I don't see how that's different from having 'cooperative multitasking' in the JS thread unless you are bound by DOM. You have to send data to the UI thread once in a while? Well why can't you let the UI update in the same interruptions? Of course, that will introduce delays, but if they are noticeable to you then maybe you have a DOM tree that's too heavy in the first place?
I'm not saying having the lib is bad, but I don't see a justified use-case for it.
I could see this being used in a "pre-fetch" manner for single-page applications. For example, preparing and rendering the next page or component before the user has opened it. So when the user does click to open the next page or component, it can be displayed immediately.
The ability to perform that rendering in the background without blocking the main thread would offer some real value.
But this will consume CPU and RAM and will make the page user is browsing work slower. Especially for users with low-end hardware.
If you use server-side rendering (for example, if you use PHP on your server) then you won't need all of this and pages will load instantly without any complicated preloading.
> But this will consume CPU and RAM and will make the page user is browsing work slower.
Not necessarily -- Web Workers enable you to take advantage multiple CPU cores. You could, potentially, offload some of the rendering work to a CPU core that would otherwise go unused.
But I agree, if you went to the extreme case, pre-rendered everything the user could click on and utilized all CPU cores, then you'd definitely create a performance problem for yourself.

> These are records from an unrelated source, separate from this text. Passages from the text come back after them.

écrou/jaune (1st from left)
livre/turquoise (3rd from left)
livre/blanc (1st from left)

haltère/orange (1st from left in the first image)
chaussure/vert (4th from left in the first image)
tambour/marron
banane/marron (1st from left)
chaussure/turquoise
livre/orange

I don't think it's about using the DOM for anything real-time. The unfortunate truth of JavaScript (obviously when not running in a worker) is that it blocks the UI. WorkerDOM appears to be an attempt to allow you to run existing JavaScript without blocking the UI, which seems like a great idea to me.

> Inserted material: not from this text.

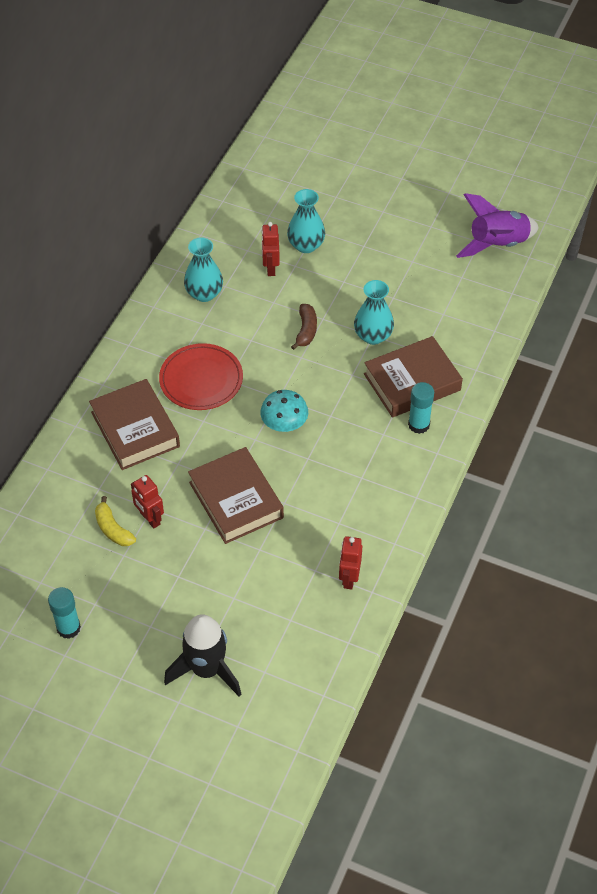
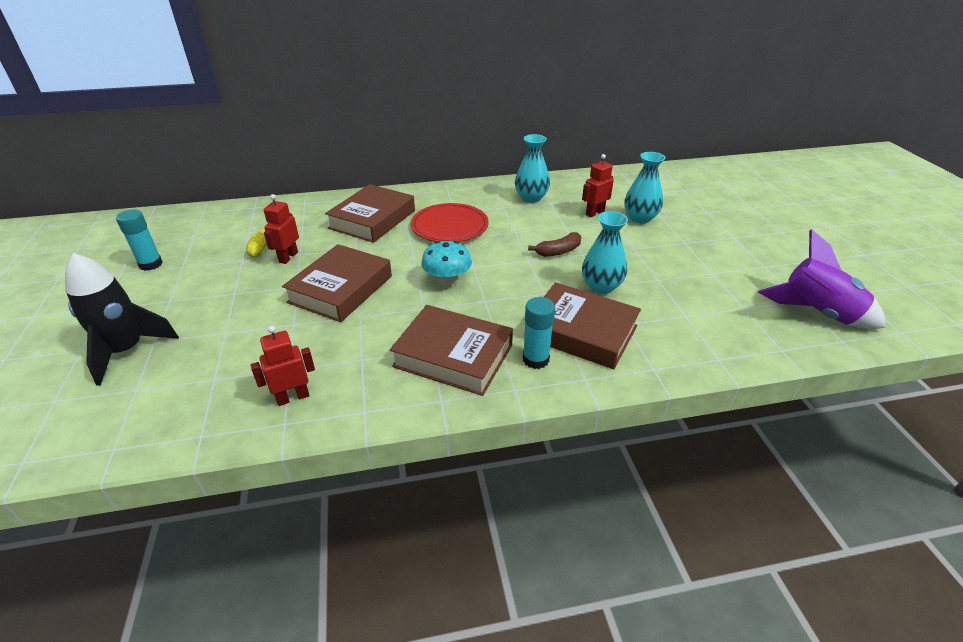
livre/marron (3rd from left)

The problems I ran into, and I suspect this project will run into many of the same things were:
1. Events are synchronous so to make them async you have to preventDefault them, send to the worker, and then send back and re-dispatch them (if the worker didn't preventDefault). This works ok for many events like 'click' but not at all for things like touch events.
2. The debugging experience in the worker is not very good. Things you take for granted like being able to do `document.querySelector('.app')` and get a pretty-printed DOM object in the debugger do not work when that object is a fake DOM-like object.
3. There are a lot of DOM APIs and they continuously grow. Trying to implement everything is impossible. Many things can't (like events described above) be implemented 1 to 1. So it's a constant game of whack-a-mole.
Of these problems #2 is the biggest though. Devtools has a lot of really nice integrations with the DOM that you just lose when you're not using the actual DOM. So users have to decide if the tradeoffs are worth it. AMP might have an advantage in this regard, since you literally have no other choice; use their worker DOM or you can't run your app at all.